*** DOCUMENT EXTRACT Section Begins ***

Poster Presentation The 48th Lorne Conference on Protein Structure and Function 2023

Investigating the redox chemistry of mitochondrial proteins and co-factors (#134)

India R. Wright 1 , Cameron L. Bentley 1 , Paul D. O'Leary 1 , Alexandr N. Simonov 1 , Lisandra L. Martin 1
  1. School of Chemistry, Monash University, Clayton, VIC, Australia

Mitochondria are ubiquitous organelles found in all eukaryotic organisms, responsible for the generation of cellular energy via the coupling of the electron transport chain with oxidative phosphorylation. Integral to this are myriad redox-active proteins and co-factors that are involved in a delicate redox homeostasis, with redox imbalance leading to deleterious cellular effects.[1] However, limitations of current biochemical methods (reviewed elsewhere[2]) mean that novel approaches are required to better understand how dysfunctional mitochondrial redox processes lead to disease states. To approach this, we are curating a novel bioelectroanalytical approach to investigate mitochondrial redox chemistry.

*** DOCUMENT EXTRACT Section Ends ***

**WHAT YOU HAVE TO DO**
Take the poster abstract on mitochondrial redox chemistry further, picking up after its last sentence. The rows that follow the abstract are not needed for this work.

*** RECORDED INFORMATION Section Begins ***

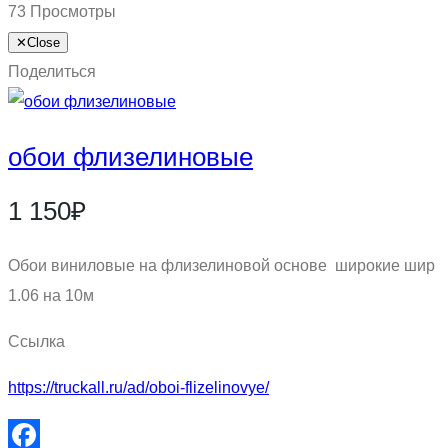
73 Просмотры
✕
Close
Поделиться
обои флизелиновые
1 150₽
Обои виниловые на флизелиновой основе широкие шир
1.06 на 10м
Ссылка
https://truckall.ru/ad/oboi-flizelinovye/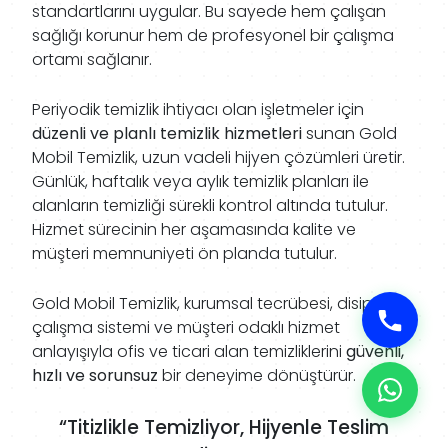
standartlarını uygular. Bu sayede hem çalışan
sağlığı korunur hem de profesyonel bir çalışma
ortamı sağlanır.
Periyodik temizlik ihtiyacı olan işletmeler için
düzenli ve planlı temizlik hizmetleri
sunan Gold
Mobil Temizlik, uzun vadeli hijyen çözümleri üretir.
Günlük, haftalık veya aylık temizlik planları ile
alanların temizliği sürekli kontrol altında tutulur.
Hizmet sürecinin her aşamasında kalite ve
müşteri memnuniyeti ön planda tutulur.
Gold Mobil Temizlik, kurumsal tecrübesi, disiplinli
çalışma sistemi ve müşteri odaklı hizmet
anlayışıyla ofis ve ticari alan temizliklerini
güvenli,
hızlı ve sorunsuz
bir deneyime dönüştürür.
“Titizlikle Temizliyor, Hijyenle Teslim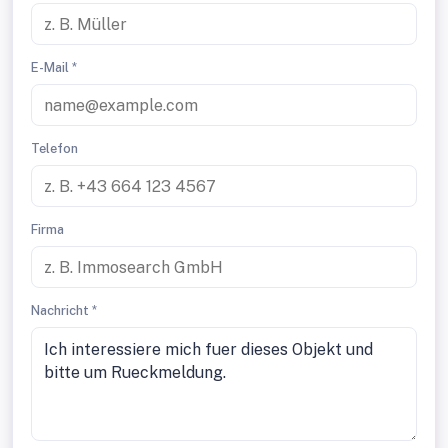
E-Mail *
Telefon
Firma
Nachricht *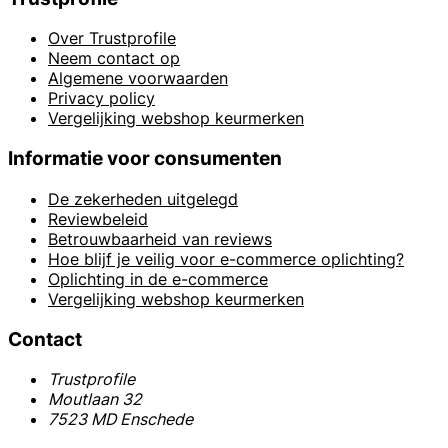
Over Trustprofile
Neem contact op
Algemene voorwaarden
Privacy policy
Vergelijking webshop keurmerken
Informatie voor consumenten
De zekerheden uitgelegd
Reviewbeleid
Betrouwbaarheid van reviews
Hoe blijf je veilig voor e-commerce oplichting?
Oplichting in de e-commerce
Vergelijking webshop keurmerken
Contact
Trustprofile
Moutlaan 32
7523 MD Enschede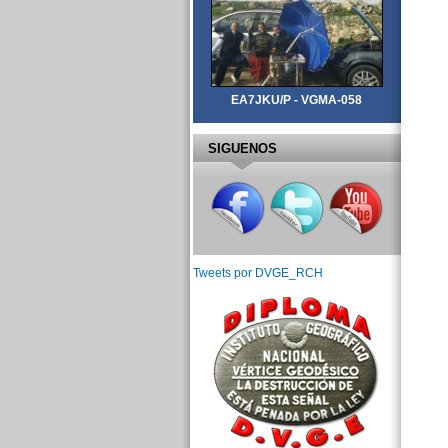
EA7JKU/P - VGMA-058
SIGUENOS
Tweets por DVGE_RCH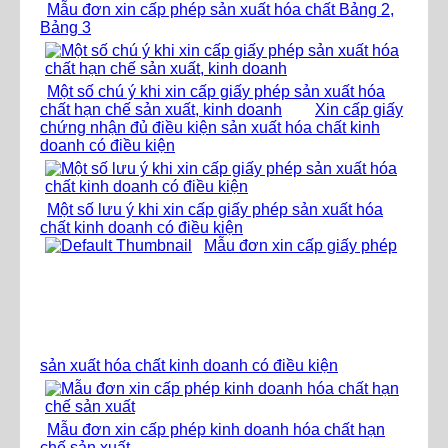
Mẫu đơn xin cấp phép sản xuất hóa chất Bảng 2,
Bảng 3
Một số chú ý khi xin cấp giấy phép sản xuất hóa
chất hạn chế sản xuất, kinh doanh
Xin cấp giấy
chứng nhận đủ điều kiện sản xuất hóa chất kinh
doanh có điều kiện
Một số lưu ý khi xin cấp giấy phép sản xuất hóa
chất kinh doanh có điều kiện
Mẫu đơn xin cấp giấy phép
sản xuất hóa chất kinh doanh có điều kiện
Mẫu đơn xin cấp phép kinh doanh hóa chất hạn
chế sản xuất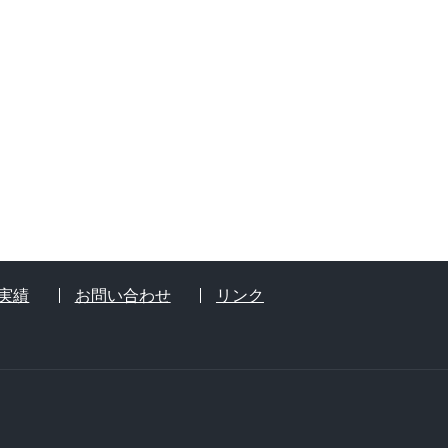
実績
お問い合わせ
リンク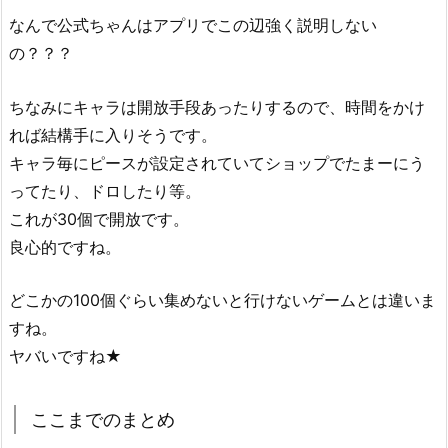
なんで公式ちゃんはアプリでこの辺強く説明しない
の？？？
ちなみにキャラは開放手段あったりするので、時間をかけ
れば結構手に入りそうです。
キャラ毎にピースが設定されていてショップでたまーにう
ってたり、ドロしたり等。
これが30個で開放です。
良心的ですね。
どこかの100個ぐらい集めないと行けないゲームとは違いま
すね。
ヤバいですね★
ここまでのまとめ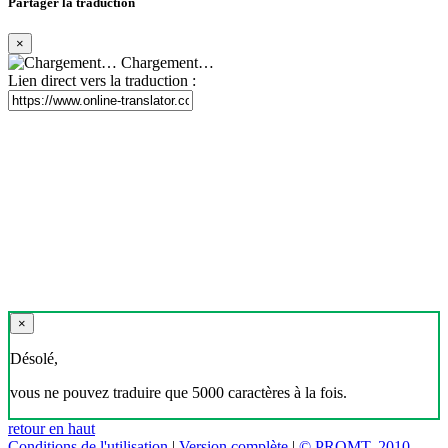
Partager la traduction
×
Chargement…
Lien direct vers la traduction :
×
Désolé,
vous ne pouvez traduire que 5000 caractères à la fois.
retour en haut
Conditions de l'utilisation
|
Version complète
|
© PROMT, 2010 -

*** RECORDED INFORMATION Section Ends ***

**ANSWER SECTION**
Electrochemical methods are firstly being used to probe biological redox processes involving electron transfer events. Molecules such as cytochrome c and coenzyme Q10 have been studied using direct current Cyclic Voltammetry and the more sensitive[3] Fourier Transformed alternating current Voltammetry to understand the mechanistic and kinetic parameters associated with their charge transfer events. Preliminary studies using Scanning Electrochemical Cell Microscopy[4] have also been used to construct electrochemical ‘maps’ of these molecules, with the goal of developing electrochemical imaging applications in the future.

As many of these proteins and enzymes are built around a core metal ion, Inductively Coupled Plasma-Mass Spectroscopy[5] is being used to quantify the metallome of mitochondria from samples with clinical significance. This is also used to inform the choice of additional biomolecules that are screened electrochemically. Finally, Single Molecule Fluorescence Microscopy[6] is being investigated to explore the influence of redox balance on mitochondrial dynamics and health.

Our novel interdisciplinary approach to biological redox chemistry will hopefully provide more concrete understanding of the links between mitochondrial redox balance and diseases. Future applications could include diagnostic imaging, screening of therapeutics, development of disease mechanisms, and more.

  1. A. J. Kowaltowski, N. C. de Souza-Pinto, R. F. Castilho, A. E. Vercesi, Free. Radic. Biol. Med. 2009, 47, 333-343.
  2. a) A. Prasad, P. Pospíšil, M. Tada, Front. Physiol. 2019, 10, 1316-1316; b) W. Yu, L. Zhao, Trends Anal. Chem. 2021, 136, 116197.
  3. H. Adamson, A. M. Bond, A. Parkin, Chem. Commun. 2017, 53, 9519-9533.
  4. C. L. Bentley, J. Edmondson, G. N. Meloni, D. Perry, V. Shkirskiy, P. R. Unwin, Anal. Chem. 2019, 91, 84-108.
  5. P. L. Hagedoorn, Proteomes 2015, 3, 424-439.
  6. A. L. Parker, W. S. Teo, S. Brayford, U. K. Moorthi, S. Arumugam, C. Ferguson, R. G. Parton, J. A. McCarroll, M. Kavallaris, Cells 2022, 11, 776.